Select every line below containing the word "wrist".
++++ INFORMATION GIVEN
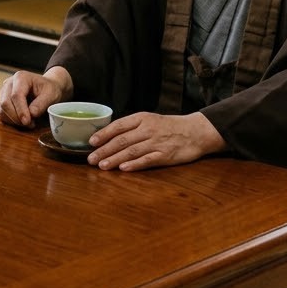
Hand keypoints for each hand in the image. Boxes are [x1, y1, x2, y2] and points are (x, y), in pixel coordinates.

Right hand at [0, 67, 72, 127]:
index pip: (16, 95)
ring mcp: (4, 92)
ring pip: (1, 110)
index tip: (27, 122)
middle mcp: (9, 83)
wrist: (46, 88)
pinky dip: (11, 121)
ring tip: (29, 123)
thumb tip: (31, 114)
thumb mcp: (51, 94)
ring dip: (13, 120)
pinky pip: (2, 114)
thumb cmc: (49, 89)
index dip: (20, 110)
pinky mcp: (2, 101)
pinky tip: (22, 121)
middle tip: (30, 124)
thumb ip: (41, 103)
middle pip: (5, 103)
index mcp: (21, 77)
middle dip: (16, 117)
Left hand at [86, 111, 225, 171]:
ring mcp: (157, 142)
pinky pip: (147, 160)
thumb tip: (108, 136)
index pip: (119, 125)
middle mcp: (148, 129)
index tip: (91, 142)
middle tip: (91, 159)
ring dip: (115, 159)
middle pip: (122, 140)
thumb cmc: (169, 126)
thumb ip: (132, 127)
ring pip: (131, 151)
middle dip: (104, 150)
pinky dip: (135, 164)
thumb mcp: (150, 120)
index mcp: (142, 118)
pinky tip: (123, 169)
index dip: (104, 134)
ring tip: (102, 166)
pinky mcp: (165, 155)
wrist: (196, 131)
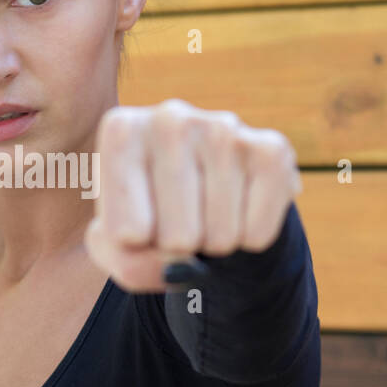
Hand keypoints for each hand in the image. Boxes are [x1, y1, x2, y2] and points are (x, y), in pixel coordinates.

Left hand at [84, 99, 301, 291]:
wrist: (202, 185)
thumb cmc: (147, 211)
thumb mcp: (116, 240)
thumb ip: (129, 263)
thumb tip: (183, 267)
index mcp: (121, 132)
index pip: (127, 234)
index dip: (137, 247)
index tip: (140, 219)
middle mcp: (170, 119)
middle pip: (177, 238)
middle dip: (179, 248)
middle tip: (180, 219)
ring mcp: (224, 128)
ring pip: (220, 238)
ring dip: (214, 243)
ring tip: (206, 211)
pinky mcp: (271, 149)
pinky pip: (258, 234)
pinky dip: (249, 239)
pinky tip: (238, 208)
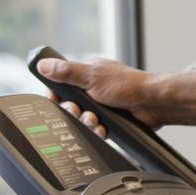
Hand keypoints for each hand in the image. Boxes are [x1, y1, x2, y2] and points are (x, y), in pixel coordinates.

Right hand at [36, 57, 162, 134]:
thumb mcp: (91, 76)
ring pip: (81, 119)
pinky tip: (102, 129)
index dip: (56, 96)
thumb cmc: (128, 85)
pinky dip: (97, 130)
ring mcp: (102, 104)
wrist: (152, 103)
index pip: (61, 85)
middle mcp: (94, 88)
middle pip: (69, 105)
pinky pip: (95, 128)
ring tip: (95, 120)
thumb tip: (43, 64)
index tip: (56, 100)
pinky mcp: (110, 119)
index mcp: (88, 74)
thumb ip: (66, 71)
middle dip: (72, 111)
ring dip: (86, 122)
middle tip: (79, 111)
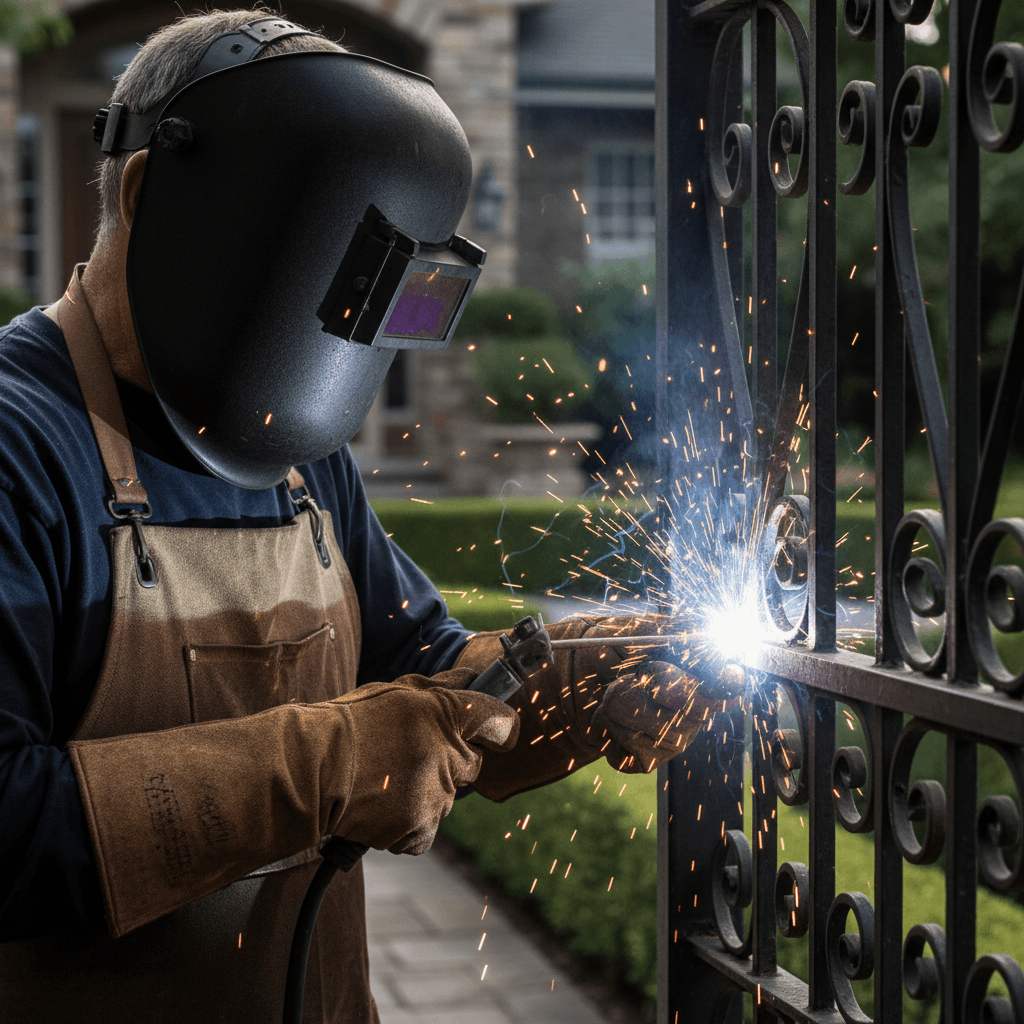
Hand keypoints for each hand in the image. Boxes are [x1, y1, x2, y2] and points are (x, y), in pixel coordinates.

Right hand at [330, 675, 517, 852]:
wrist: (309, 768)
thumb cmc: (348, 724)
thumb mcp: (395, 691)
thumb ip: (441, 687)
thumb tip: (471, 678)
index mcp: (445, 714)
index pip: (498, 720)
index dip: (498, 725)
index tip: (495, 730)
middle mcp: (446, 755)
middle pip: (472, 763)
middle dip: (451, 759)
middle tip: (411, 754)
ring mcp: (434, 795)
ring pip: (447, 796)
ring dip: (426, 790)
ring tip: (384, 779)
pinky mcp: (418, 829)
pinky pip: (427, 829)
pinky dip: (410, 822)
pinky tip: (383, 805)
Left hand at [454, 615, 729, 798]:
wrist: (506, 688)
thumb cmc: (554, 649)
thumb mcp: (606, 630)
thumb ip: (657, 632)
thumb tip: (702, 628)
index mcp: (662, 650)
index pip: (712, 665)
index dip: (720, 676)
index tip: (720, 679)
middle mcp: (661, 685)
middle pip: (700, 705)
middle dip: (668, 698)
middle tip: (633, 686)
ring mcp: (644, 720)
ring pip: (674, 735)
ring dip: (637, 720)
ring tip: (606, 705)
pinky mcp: (624, 748)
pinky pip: (645, 757)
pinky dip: (626, 747)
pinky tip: (604, 736)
++++++++
| TASK RESULT |
wrist: (46, 88)
wrist: (196, 131)
wrist: (202, 185)
wrist: (152, 103)
wrist: (309, 768)
wrist: (506, 688)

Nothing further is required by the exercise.